### PROMPT:
Copy everything from the start of the records down to the line containing "v(-79.06, 0) *", changing "Q0" to "topQuery" and leaving all else unchanged.

### SUPPLIED RECORDS:

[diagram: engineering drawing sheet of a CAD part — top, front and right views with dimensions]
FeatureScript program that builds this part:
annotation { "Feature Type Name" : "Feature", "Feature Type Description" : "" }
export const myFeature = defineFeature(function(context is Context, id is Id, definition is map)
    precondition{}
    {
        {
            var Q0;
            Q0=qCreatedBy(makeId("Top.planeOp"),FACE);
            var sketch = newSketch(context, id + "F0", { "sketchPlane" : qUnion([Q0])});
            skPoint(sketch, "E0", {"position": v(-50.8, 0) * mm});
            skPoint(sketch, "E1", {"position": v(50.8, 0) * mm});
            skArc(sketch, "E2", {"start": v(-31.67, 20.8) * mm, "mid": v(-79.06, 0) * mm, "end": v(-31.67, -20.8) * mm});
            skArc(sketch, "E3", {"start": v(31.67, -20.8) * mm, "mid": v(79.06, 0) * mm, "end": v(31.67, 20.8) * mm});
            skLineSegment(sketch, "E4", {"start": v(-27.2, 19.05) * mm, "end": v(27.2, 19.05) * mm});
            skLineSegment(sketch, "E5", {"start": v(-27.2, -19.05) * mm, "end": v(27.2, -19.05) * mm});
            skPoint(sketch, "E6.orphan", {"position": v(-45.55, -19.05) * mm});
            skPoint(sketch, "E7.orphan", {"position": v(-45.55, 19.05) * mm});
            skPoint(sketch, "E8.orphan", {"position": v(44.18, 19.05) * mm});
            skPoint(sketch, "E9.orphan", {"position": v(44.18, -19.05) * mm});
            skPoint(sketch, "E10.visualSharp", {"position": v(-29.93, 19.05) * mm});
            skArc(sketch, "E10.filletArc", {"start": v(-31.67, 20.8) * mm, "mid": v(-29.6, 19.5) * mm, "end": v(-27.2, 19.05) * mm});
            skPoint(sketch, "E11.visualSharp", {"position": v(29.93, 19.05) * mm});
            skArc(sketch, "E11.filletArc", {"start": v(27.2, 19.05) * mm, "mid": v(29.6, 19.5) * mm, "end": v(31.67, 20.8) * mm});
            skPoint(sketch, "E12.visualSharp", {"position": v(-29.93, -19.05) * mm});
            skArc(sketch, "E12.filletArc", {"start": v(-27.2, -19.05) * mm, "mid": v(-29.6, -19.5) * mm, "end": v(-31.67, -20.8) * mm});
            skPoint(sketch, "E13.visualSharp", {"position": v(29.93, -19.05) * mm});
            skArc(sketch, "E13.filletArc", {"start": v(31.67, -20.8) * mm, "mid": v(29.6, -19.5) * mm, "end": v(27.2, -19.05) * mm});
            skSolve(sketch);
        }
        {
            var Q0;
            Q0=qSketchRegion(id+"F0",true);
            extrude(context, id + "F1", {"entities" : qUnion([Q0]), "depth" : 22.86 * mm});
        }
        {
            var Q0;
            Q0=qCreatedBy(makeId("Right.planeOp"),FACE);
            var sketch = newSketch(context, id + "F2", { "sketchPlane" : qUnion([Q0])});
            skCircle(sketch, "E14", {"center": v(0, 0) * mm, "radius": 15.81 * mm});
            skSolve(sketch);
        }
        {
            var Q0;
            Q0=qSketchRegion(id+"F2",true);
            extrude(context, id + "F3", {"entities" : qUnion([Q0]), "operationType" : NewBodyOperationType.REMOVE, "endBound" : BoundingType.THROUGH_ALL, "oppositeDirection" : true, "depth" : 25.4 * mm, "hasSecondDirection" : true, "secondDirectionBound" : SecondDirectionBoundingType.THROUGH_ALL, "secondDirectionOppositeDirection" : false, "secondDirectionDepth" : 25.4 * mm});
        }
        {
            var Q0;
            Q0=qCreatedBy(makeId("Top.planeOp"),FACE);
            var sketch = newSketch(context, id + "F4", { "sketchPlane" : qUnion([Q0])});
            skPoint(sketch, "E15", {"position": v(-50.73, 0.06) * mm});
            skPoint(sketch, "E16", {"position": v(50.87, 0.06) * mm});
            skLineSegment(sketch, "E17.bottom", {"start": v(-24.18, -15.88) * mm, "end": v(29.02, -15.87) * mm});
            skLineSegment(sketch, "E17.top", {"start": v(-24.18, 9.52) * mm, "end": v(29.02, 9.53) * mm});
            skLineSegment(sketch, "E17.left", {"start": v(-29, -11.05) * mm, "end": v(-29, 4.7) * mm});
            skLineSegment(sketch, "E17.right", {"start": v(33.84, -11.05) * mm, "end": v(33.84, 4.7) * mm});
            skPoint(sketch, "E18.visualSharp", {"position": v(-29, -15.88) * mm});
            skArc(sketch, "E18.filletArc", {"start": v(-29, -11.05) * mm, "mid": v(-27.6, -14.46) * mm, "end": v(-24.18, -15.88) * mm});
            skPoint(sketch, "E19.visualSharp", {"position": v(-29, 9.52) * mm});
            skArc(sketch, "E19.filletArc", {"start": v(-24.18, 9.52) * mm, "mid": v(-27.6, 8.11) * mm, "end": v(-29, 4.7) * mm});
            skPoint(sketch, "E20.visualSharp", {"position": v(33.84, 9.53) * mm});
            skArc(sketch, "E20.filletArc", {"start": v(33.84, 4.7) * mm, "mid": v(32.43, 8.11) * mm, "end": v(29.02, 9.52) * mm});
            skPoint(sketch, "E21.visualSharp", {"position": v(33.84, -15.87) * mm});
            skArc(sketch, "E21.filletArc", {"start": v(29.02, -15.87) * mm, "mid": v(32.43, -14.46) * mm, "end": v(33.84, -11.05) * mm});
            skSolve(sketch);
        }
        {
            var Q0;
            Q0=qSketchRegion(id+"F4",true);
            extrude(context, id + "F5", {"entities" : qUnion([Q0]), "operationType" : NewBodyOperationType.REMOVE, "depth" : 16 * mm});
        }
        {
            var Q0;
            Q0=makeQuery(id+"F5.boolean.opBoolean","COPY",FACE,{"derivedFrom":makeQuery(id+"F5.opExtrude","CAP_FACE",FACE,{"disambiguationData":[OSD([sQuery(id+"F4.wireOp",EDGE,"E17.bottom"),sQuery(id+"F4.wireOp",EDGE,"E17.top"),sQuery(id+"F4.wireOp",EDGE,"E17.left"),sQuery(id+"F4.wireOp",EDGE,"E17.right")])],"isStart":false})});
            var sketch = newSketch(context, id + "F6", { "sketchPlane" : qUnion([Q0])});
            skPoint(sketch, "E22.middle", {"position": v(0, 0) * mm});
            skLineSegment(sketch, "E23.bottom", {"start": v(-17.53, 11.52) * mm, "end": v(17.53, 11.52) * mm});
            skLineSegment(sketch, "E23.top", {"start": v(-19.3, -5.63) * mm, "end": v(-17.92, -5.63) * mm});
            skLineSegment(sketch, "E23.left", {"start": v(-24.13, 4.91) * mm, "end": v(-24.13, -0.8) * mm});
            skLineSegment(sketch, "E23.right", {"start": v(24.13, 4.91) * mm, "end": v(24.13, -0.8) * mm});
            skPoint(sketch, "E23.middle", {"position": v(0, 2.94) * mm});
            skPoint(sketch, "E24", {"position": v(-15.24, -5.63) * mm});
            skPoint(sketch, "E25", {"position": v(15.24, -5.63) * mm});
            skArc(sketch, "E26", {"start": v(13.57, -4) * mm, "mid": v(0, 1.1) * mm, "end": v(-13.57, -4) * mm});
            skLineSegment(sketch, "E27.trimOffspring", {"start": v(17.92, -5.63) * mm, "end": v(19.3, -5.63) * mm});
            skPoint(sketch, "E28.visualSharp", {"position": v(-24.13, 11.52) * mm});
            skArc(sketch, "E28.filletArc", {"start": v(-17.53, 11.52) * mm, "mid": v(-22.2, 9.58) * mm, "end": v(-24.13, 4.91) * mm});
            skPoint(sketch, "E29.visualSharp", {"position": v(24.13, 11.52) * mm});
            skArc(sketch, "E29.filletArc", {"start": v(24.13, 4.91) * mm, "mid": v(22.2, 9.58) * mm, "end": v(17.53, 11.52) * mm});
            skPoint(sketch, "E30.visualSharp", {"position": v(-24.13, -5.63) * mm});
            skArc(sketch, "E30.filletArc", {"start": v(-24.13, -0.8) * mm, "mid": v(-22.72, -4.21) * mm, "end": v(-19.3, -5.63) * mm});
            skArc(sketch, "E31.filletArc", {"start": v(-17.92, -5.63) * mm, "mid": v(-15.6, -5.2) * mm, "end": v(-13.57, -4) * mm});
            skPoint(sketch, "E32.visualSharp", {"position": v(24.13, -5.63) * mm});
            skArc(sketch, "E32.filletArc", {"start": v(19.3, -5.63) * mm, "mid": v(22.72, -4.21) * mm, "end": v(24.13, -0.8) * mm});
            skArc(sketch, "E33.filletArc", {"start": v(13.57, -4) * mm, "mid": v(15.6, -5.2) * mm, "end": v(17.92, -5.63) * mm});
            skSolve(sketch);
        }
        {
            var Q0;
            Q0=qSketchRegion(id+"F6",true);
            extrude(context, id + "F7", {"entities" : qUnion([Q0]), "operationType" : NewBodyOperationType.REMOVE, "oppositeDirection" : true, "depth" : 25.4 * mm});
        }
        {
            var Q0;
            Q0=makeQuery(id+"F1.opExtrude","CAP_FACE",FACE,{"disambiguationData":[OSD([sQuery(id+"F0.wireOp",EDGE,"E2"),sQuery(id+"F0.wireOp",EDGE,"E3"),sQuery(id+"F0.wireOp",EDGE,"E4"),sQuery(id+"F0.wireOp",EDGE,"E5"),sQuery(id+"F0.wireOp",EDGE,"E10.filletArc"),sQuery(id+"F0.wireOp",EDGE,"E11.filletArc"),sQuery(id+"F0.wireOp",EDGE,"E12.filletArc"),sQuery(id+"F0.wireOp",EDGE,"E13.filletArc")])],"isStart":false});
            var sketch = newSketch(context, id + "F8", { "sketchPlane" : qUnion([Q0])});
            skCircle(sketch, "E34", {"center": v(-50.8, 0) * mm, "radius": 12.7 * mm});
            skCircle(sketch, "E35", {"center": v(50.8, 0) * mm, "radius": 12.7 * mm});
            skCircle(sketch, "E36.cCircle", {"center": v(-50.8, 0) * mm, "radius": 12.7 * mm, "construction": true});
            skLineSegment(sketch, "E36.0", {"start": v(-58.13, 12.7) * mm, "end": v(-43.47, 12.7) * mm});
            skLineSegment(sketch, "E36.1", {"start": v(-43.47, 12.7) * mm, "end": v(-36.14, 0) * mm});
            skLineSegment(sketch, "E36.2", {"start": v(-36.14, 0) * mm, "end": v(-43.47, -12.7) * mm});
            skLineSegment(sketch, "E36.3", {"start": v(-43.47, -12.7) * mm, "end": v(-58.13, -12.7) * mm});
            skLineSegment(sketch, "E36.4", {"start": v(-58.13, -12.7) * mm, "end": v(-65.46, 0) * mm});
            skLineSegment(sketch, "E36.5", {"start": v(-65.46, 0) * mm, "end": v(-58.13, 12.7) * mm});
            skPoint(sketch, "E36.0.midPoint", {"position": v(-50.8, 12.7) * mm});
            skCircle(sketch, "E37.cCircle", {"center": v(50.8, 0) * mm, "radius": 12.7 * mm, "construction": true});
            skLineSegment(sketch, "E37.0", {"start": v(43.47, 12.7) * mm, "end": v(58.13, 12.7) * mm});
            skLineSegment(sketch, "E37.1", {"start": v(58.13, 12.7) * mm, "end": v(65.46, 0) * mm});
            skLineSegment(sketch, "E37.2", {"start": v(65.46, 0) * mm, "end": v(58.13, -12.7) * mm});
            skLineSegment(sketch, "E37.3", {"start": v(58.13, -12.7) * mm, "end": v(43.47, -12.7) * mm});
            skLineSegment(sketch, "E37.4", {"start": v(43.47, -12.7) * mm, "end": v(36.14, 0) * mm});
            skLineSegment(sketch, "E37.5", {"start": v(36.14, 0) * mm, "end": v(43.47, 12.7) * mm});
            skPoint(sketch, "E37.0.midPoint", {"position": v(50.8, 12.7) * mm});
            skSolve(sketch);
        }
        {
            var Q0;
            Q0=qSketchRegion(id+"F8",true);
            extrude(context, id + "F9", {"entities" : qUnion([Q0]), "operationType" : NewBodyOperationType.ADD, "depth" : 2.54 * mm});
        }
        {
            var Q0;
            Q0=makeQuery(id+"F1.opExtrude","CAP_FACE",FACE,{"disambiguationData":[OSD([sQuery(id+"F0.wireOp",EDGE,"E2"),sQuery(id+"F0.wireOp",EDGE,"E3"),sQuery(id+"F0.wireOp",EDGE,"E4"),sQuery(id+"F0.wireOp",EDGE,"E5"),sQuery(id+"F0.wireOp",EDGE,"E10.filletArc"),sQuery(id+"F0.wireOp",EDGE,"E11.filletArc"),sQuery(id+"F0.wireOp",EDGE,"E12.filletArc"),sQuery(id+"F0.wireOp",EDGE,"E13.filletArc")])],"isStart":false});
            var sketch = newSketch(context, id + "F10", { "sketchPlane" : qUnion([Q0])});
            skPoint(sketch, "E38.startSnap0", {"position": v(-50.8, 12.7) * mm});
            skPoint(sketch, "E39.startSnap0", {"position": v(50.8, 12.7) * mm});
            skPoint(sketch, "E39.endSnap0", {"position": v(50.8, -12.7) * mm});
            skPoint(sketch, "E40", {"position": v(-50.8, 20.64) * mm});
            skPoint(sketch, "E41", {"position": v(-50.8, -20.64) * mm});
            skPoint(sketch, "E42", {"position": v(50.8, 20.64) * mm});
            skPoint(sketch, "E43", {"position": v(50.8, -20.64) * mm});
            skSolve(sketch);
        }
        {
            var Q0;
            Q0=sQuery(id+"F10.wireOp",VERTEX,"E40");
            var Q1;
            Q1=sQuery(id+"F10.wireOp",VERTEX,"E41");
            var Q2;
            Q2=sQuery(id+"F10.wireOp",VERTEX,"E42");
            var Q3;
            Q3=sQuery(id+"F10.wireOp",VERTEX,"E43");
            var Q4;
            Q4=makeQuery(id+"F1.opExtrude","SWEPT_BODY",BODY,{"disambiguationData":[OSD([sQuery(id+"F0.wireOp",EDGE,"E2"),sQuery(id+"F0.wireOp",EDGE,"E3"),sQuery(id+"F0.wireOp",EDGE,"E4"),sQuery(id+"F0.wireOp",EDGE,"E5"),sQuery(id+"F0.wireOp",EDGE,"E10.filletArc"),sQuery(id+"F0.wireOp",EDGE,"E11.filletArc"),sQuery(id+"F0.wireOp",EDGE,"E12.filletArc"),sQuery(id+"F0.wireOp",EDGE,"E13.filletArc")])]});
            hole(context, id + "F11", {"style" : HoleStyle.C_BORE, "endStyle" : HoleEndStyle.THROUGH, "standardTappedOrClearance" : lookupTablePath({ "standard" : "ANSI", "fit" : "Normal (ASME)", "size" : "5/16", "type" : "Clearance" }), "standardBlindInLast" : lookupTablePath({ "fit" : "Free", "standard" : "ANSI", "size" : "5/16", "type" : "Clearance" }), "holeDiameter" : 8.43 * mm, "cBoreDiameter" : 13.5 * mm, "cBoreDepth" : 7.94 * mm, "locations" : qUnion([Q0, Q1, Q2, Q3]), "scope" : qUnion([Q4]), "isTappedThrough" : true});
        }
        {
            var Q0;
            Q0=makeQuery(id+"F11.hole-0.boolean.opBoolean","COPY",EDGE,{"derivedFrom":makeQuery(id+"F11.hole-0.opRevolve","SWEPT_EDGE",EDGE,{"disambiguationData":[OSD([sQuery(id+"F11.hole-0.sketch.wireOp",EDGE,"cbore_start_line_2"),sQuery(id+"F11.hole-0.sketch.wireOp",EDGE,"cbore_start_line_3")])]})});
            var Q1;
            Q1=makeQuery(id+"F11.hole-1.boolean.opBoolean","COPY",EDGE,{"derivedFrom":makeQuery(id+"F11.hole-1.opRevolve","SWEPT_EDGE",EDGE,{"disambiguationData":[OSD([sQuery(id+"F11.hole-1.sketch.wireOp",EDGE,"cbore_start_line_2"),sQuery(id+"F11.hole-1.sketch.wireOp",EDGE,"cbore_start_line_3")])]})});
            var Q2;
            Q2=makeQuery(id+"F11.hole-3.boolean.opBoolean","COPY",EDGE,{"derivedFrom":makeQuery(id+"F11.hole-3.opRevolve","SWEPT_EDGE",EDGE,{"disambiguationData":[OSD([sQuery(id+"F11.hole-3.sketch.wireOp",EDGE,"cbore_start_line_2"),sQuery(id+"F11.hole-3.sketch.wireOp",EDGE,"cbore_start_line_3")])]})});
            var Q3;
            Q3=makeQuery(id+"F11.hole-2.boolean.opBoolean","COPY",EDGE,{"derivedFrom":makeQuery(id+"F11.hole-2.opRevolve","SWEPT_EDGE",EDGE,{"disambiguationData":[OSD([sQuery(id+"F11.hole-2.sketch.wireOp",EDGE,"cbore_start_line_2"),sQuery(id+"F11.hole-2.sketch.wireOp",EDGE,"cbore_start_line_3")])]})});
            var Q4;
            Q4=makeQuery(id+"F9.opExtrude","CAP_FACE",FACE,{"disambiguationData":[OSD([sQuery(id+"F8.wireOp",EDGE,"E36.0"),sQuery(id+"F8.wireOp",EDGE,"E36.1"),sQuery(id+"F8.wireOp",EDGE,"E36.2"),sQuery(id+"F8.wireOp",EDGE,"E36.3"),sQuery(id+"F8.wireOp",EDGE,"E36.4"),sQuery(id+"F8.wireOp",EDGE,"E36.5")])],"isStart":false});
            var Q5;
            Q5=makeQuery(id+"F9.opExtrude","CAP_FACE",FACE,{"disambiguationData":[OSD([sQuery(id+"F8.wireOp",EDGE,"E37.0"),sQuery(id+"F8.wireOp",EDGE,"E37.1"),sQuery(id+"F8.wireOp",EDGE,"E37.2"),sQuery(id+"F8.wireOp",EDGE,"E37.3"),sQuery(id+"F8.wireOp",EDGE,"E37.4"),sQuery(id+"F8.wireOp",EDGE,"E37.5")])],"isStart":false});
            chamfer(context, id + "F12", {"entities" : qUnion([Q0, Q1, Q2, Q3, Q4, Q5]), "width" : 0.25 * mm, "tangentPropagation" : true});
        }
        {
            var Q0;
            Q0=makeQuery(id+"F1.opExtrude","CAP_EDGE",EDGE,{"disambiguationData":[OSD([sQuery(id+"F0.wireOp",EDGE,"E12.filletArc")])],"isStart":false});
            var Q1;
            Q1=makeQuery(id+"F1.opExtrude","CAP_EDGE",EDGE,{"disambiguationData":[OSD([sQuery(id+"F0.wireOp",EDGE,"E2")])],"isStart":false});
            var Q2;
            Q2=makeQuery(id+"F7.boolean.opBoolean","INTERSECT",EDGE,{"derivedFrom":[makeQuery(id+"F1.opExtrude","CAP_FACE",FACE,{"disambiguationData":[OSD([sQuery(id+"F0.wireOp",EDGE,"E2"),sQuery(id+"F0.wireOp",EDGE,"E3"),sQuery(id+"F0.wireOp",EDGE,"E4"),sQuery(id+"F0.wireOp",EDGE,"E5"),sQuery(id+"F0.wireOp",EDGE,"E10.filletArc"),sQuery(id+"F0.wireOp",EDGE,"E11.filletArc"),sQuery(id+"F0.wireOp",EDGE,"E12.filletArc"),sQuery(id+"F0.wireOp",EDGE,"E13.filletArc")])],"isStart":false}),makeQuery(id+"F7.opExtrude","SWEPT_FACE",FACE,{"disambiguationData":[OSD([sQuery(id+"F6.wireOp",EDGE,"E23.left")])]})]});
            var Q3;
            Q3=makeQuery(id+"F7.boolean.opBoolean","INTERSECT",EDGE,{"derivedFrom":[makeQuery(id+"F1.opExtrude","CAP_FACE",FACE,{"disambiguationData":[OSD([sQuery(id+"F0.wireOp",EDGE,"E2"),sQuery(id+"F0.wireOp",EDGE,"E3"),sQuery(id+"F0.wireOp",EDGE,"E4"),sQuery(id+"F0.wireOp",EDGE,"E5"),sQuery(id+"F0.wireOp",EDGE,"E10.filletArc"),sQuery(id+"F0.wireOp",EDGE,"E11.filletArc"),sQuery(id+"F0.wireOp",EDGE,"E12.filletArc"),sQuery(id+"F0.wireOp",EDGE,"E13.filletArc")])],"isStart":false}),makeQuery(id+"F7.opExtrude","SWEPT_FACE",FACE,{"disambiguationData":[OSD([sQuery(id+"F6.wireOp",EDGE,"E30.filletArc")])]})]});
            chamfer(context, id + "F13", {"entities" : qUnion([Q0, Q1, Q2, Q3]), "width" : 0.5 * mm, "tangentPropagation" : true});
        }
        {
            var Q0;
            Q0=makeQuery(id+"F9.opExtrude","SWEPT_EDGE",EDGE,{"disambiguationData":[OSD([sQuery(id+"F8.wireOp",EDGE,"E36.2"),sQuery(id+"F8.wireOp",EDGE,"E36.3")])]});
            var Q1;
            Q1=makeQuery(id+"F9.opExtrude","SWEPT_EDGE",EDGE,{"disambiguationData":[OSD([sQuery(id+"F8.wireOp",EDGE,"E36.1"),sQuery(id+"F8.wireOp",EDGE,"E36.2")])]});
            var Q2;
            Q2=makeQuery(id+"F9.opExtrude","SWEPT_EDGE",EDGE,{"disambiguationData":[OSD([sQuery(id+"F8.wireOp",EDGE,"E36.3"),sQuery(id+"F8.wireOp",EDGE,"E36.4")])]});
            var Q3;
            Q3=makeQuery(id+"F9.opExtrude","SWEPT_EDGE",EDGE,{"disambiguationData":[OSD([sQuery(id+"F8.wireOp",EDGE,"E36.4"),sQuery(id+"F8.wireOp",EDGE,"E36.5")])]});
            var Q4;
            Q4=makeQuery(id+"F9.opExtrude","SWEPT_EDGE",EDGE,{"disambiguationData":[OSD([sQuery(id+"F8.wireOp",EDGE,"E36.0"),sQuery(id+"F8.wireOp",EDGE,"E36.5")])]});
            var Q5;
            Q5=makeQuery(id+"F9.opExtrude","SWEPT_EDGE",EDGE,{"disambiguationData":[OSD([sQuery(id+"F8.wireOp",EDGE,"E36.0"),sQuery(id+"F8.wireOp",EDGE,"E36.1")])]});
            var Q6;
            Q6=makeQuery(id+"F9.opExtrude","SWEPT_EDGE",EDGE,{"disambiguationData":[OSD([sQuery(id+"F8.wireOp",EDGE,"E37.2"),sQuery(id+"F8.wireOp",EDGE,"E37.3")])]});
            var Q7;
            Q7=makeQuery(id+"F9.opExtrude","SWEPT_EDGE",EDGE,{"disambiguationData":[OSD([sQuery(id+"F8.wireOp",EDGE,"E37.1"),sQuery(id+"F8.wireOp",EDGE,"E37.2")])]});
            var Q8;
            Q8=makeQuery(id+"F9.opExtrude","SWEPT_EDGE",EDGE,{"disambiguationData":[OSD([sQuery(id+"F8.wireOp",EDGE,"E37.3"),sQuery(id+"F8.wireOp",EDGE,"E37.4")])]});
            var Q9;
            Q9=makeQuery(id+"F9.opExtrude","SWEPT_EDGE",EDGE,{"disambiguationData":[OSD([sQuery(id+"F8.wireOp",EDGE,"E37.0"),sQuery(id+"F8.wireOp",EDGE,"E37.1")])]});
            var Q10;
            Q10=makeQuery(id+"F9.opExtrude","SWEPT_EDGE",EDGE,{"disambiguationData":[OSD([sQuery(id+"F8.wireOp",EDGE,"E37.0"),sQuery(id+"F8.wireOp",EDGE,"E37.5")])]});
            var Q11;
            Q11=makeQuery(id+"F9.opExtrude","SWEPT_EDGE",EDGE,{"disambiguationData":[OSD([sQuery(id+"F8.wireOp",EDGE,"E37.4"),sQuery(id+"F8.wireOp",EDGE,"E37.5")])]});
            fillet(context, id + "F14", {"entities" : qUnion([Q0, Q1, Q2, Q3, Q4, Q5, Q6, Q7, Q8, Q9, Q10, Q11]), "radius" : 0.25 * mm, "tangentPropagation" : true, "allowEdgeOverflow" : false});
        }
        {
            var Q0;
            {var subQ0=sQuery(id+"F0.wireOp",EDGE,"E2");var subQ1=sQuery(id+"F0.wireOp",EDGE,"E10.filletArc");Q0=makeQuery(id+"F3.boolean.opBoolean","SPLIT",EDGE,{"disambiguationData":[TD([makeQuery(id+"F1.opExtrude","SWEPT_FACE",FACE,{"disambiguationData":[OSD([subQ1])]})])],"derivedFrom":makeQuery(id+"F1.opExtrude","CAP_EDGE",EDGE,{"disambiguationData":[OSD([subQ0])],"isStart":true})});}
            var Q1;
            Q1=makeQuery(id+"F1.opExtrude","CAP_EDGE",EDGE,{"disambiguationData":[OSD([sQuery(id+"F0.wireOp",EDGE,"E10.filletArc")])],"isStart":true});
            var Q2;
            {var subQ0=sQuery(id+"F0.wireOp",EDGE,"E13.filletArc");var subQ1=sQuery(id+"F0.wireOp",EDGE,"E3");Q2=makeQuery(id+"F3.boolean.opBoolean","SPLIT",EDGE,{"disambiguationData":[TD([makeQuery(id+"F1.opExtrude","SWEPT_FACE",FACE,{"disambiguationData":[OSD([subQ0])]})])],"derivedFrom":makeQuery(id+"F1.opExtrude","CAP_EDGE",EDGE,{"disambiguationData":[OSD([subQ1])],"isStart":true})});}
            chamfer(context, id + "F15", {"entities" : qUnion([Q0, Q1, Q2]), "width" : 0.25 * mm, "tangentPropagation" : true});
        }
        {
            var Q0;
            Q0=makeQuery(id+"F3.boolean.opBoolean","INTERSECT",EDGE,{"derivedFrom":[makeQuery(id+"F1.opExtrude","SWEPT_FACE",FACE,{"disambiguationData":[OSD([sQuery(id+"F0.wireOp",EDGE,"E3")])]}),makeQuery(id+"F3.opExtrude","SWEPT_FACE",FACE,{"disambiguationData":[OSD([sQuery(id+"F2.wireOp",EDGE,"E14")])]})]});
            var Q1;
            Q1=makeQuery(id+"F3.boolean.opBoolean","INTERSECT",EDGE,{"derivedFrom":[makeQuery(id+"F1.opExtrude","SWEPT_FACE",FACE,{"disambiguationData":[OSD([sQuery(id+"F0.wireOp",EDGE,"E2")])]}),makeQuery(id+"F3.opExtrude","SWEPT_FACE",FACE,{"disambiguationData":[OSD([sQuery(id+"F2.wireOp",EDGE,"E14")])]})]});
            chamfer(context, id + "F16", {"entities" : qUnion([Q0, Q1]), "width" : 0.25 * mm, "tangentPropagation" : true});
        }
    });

### FINISHED TASK:
[diagram: engineering drawing sheet of a CAD part — top, front and right views with dimensions]
FeatureScript program that builds this part:
annotation { "Feature Type Name" : "Feature", "Feature Type Description" : "" }
export const myFeature = defineFeature(function(context is Context, id is Id, definition is map)
    precondition{}
    {
        {
            var topQuery;
            topQuery=qCreatedBy(makeId("Top.planeOp"),FACE);
            var sketch = newSketch(context, id + "F0", { "sketchPlane" : qUnion([topQuery])});
            skPoint(sketch, "E0", {"position": v(-50.8, 0) * mm});
            skPoint(sketch, "E1", {"position": v(50.8, 0) * mm});
            skArc(sketch, "E2", {"start": v(-31.67, 20.8) * mm, "mid": v(-79.06, 0) * mm, "end": v(-31.67, -20.8) * mm});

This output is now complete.